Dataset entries
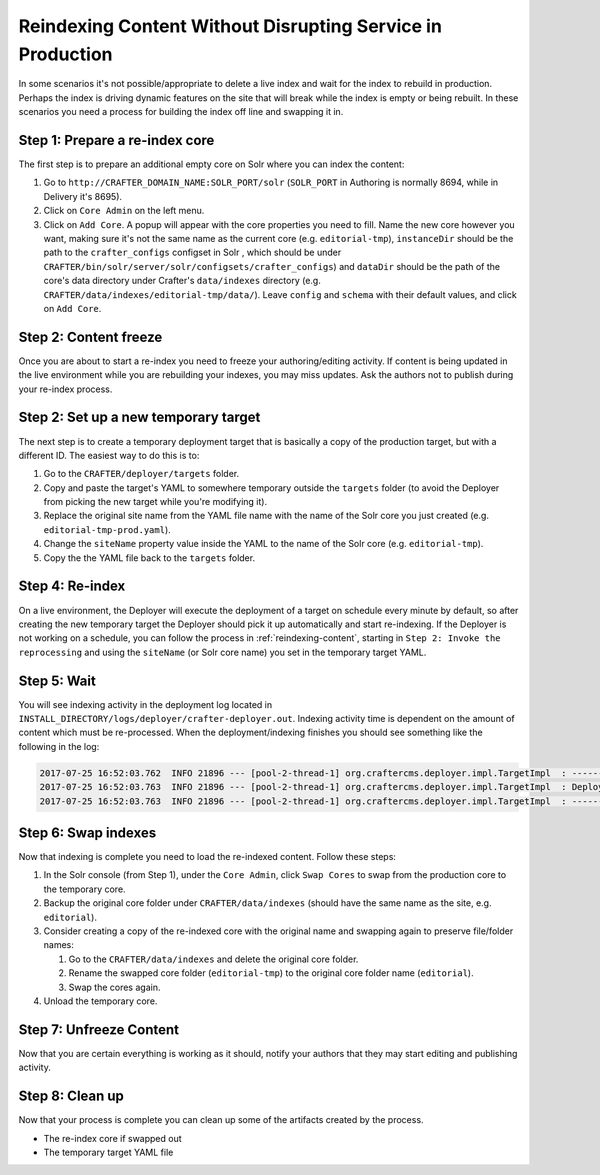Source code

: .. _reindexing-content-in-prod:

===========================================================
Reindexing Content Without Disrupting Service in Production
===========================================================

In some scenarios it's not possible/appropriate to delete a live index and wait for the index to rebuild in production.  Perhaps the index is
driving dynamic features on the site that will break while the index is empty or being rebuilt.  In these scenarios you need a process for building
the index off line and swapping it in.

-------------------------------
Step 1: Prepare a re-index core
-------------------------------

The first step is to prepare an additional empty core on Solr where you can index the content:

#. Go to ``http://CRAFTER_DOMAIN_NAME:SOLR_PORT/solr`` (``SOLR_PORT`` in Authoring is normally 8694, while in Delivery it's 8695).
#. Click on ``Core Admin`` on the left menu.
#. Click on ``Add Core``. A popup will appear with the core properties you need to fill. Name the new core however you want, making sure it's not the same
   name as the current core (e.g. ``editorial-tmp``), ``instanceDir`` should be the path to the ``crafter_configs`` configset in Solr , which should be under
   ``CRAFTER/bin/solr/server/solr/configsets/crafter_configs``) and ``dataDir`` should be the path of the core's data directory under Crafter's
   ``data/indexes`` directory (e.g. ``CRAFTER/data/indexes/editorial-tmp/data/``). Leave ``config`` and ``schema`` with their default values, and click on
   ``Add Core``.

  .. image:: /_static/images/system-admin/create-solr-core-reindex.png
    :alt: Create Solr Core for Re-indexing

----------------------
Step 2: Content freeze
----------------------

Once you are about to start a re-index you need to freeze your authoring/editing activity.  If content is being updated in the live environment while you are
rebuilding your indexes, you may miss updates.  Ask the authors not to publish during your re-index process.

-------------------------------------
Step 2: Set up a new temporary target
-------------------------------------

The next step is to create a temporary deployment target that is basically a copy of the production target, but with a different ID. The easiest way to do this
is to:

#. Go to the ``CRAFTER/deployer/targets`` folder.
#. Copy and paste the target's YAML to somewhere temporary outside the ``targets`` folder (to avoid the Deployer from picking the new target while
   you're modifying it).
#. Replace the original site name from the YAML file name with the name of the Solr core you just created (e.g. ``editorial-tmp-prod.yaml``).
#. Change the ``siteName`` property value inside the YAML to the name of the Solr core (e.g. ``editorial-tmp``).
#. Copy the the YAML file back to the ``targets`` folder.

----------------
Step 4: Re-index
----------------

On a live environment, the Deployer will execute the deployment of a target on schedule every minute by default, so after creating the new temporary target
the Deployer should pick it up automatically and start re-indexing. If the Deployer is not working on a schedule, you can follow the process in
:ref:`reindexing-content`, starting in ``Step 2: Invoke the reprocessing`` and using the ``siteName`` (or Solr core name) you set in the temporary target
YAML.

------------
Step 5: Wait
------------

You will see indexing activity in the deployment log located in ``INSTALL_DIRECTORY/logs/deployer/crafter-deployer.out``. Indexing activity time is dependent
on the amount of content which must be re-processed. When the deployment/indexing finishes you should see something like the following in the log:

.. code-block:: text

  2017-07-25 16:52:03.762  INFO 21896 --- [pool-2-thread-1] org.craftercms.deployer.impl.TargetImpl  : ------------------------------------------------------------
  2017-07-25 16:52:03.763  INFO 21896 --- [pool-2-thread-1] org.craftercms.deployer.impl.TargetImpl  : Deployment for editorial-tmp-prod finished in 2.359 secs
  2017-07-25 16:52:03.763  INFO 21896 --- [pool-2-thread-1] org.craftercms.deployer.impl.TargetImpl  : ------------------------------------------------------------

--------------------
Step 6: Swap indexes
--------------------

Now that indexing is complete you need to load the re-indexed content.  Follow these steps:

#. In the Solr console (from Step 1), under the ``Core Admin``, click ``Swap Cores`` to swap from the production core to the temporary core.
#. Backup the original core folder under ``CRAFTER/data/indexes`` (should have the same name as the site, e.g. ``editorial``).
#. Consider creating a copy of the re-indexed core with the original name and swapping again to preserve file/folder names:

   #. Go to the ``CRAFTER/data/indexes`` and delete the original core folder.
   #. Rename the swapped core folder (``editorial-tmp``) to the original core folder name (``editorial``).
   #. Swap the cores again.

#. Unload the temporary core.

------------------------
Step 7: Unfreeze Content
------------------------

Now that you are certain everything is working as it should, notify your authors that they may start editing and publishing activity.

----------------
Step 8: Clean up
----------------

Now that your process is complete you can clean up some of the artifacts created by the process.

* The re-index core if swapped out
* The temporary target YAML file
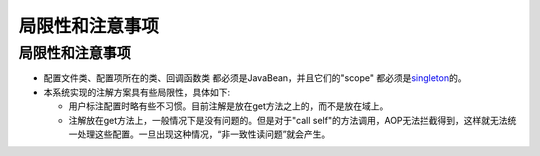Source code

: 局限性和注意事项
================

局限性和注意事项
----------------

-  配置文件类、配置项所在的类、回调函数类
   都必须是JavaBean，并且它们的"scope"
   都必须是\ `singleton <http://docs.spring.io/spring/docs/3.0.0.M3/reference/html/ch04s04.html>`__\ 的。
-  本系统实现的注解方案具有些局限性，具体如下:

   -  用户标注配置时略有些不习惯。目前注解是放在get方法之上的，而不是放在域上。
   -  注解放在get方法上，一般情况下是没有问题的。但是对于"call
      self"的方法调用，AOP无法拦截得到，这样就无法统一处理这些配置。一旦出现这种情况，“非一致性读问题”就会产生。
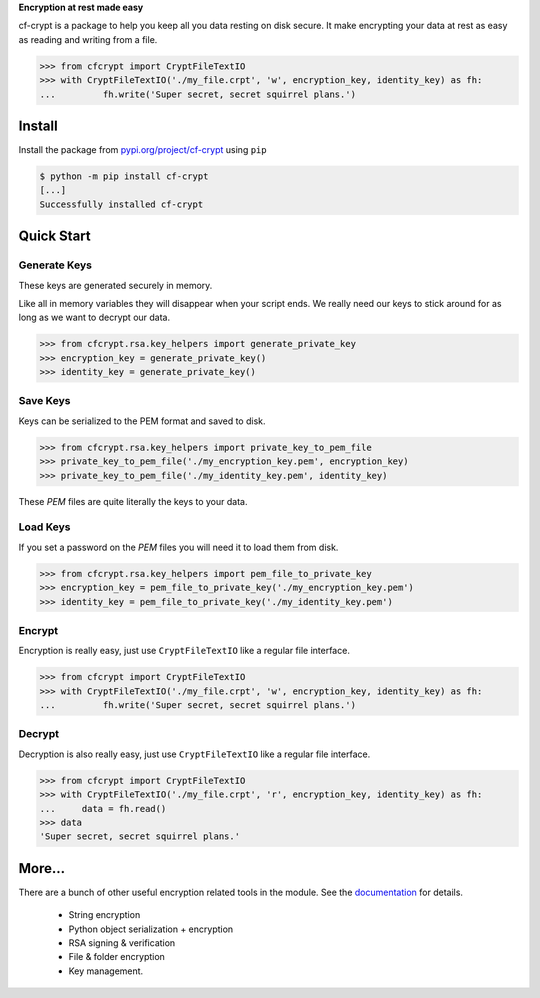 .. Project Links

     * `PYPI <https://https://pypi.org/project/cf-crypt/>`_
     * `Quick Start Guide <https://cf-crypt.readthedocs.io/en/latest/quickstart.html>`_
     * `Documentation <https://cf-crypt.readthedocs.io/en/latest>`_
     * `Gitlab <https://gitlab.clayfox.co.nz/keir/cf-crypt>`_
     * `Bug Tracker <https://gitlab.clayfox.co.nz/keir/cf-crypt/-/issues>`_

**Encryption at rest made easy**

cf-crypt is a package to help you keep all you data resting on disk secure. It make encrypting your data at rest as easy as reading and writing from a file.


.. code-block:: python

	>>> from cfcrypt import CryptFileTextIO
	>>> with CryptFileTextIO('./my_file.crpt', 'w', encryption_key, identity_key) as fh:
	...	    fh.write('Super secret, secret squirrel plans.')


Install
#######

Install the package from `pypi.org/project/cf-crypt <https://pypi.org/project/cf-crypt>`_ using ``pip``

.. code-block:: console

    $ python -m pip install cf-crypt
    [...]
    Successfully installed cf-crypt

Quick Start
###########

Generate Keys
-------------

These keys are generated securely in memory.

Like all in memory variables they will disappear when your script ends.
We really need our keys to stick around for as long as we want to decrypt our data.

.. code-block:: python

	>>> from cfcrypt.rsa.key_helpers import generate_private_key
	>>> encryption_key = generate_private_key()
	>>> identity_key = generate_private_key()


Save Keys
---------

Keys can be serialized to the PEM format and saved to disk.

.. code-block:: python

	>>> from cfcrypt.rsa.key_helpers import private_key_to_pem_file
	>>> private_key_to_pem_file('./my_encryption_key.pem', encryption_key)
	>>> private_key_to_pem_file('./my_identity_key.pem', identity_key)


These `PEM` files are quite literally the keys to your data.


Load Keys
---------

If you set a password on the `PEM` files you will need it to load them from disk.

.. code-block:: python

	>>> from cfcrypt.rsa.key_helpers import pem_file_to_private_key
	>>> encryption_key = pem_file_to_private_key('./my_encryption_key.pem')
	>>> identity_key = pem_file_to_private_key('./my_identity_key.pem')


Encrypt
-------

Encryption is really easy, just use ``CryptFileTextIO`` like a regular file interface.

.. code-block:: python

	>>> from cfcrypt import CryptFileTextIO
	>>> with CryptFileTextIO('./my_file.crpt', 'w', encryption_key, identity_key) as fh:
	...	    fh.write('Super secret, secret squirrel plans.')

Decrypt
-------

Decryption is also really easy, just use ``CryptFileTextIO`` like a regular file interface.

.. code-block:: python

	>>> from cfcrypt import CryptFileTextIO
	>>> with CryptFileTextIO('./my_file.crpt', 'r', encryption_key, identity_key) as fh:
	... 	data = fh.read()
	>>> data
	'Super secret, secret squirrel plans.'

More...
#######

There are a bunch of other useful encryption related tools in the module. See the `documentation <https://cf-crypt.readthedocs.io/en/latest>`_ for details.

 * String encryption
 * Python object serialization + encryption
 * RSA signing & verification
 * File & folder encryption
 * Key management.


▸ TRY IT: Please output exactly the lines between the one holding "Step 5: Wait" and the one holding "You will see" in the records above, inclusive, and nothing more.

▸ OUTPUT FOR THIS TASK:
Step 5: Wait
------------

You will see indexing activity in the deployment log located in ``INSTALL_DIRECTORY/logs/deployer/crafter-deployer.out``. Indexing activity time is dependent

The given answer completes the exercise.